Makes 1 cake
Preparation and cooking time 2 1/2 hours including freezing time


1 ½ cups pasencia cookies
2 ½ tablespoons butter, melted

Cream cheese mixture:
2 cups sliced ripe saba
½ cup white sugar
3/4 cup water
3/4 cup all-purpose cream
1 ½ block cream cheese, softened
⅓ cup icing sugar
½ cup all-purpose cream
1 tablespoon gelatin, dissolved in ¼ cup hot water

Langka jam:
1 cup sweetened langka, chopped
1 cup sugar
1 cup syrup from sweetened langka
½ cup water

Sweetened langka pieces
Caramelized saba slices
Fried lumpia wrapper


1. Mix together pacencia cookies and melted butter in a food processor and mix until combined.
2. Tightly pack and press the crumb mixture into the base of a baking pan and freeze for 20 to 30 minutes.

Cream cheese mixture:
1. In a pan over medium heat, combine saba slices, sugar and water then cook until caramelized for a few minutes. Add cream and mix until a thick consistency, mashing the saba. Let cool.
2. In another bowl, mix together cream cheese, all-purpose cream, and icing sugar.
3. Fold in mashed banana mixture into cream cheese mixture until well combined.
4. Pour mixture over pacencia crust and smooth top. Chill until firm.

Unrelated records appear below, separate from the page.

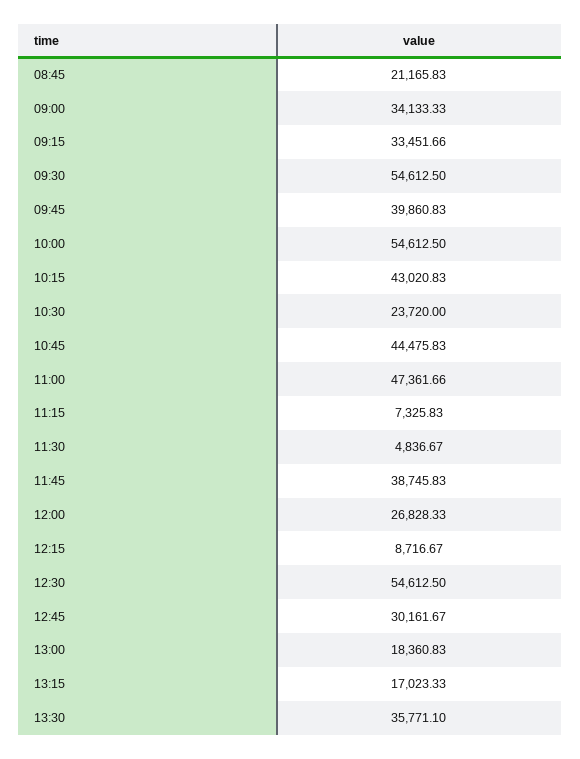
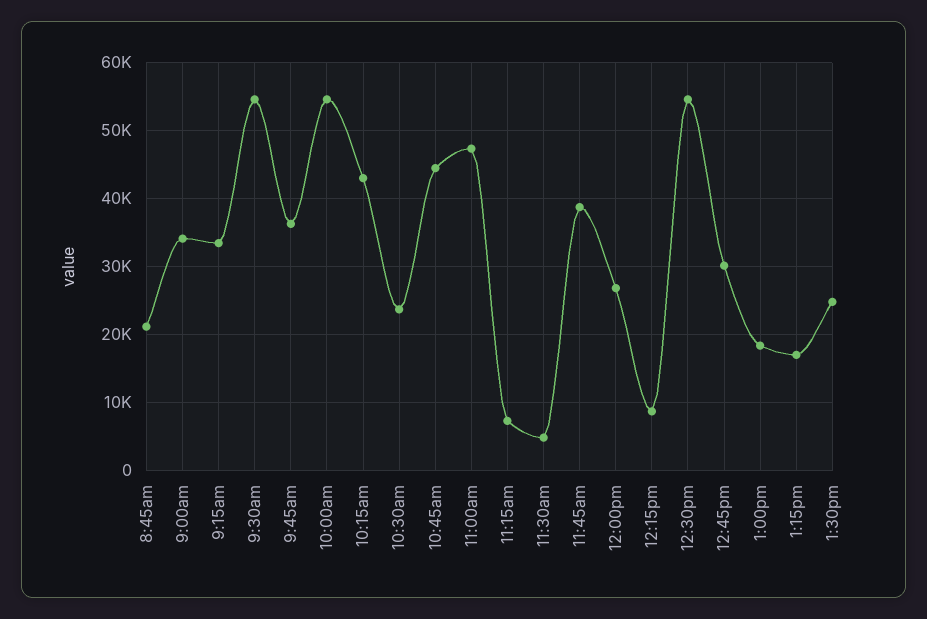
  {
    "08:45": 21165.83,
    "09:00": 34133.33,
    "09:15": 33451.66,
    "09:30": 54612.5,
-   "09:45": 39860.83,
+   "09:45": 36000,
    "10:00": 54612.5,
    "10:15": 43020.83,
    "10:30": 23720,
    "10:45": 44475.83,
    "11:00": 47361.66,
    "11:15": 7325.83,
    "11:30": 4836.67,
    "11:45": 38745.83,
    "12:00": 26828.33,
    "12:15": 8716.67,
    "12:30": 54612.5,
    "12:45": 30161.67,
    "13:00": 18360.83,
    "13:15": 17023.33,
-   "13:30": 35771.1
+   "13:30": 25000
  }

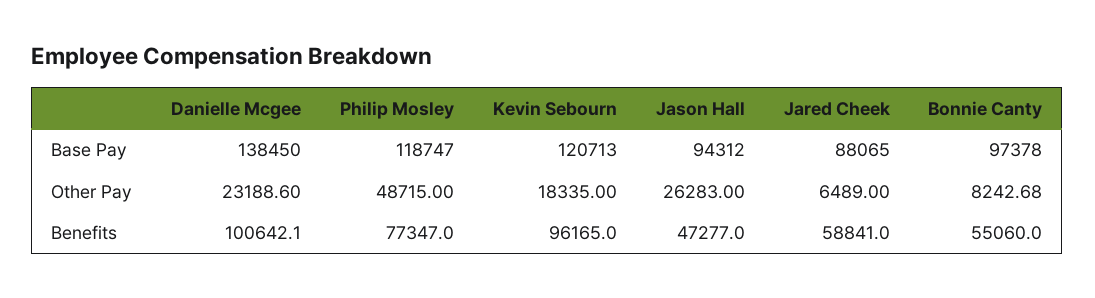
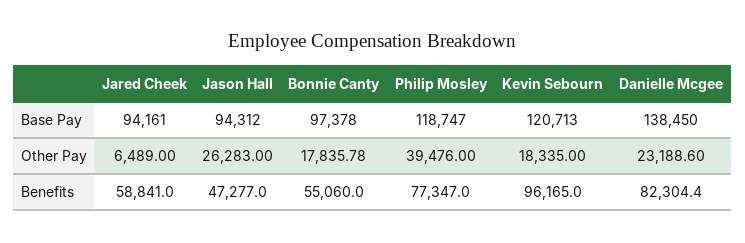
  {
    "Danielle Mcgee": {
      "Base Pay": 138450,
      "Other Pay": 23188.6,
-     "Benefits": 100642.1
+     "Benefits": 82304.4
    },
    "Philip Mosley": {
      "Base Pay": 118747,
-     "Other Pay": 48715,
+     "Other Pay": 39476,
      "Benefits": 77347
    },
    "Kevin Sebourn": {
      "Base Pay": 120713,
      "Other Pay": 18335,
      "Benefits": 96165
    },
    "Jason Hall": {
      "Base Pay": 94312,
      "Other Pay": 26283,
      "Benefits": 47277
    },
    "Jared Cheek": {
-     "Base Pay": 88065,
+     "Base Pay": 94161,
      "Other Pay": 6489,
      "Benefits": 58841
    },
    "Bonnie Canty": {
      "Base Pay": 97378,
-     "Other Pay": 8242.68,
+     "Other Pay": 17835.78,
      "Benefits": 55060
    }
  }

1. Make langka jam. In a pot over medium heat, combine langka, water, and sugar until a syrupy consistency. Add langka syrup and continue cooking for a few minutes. Let cool.
2. Pour langka jam onto the chilled cheesecake. Arrange banana and langka pieces on top and chill until set.
3. Fry lumpia wrapper and serve with cheesecake.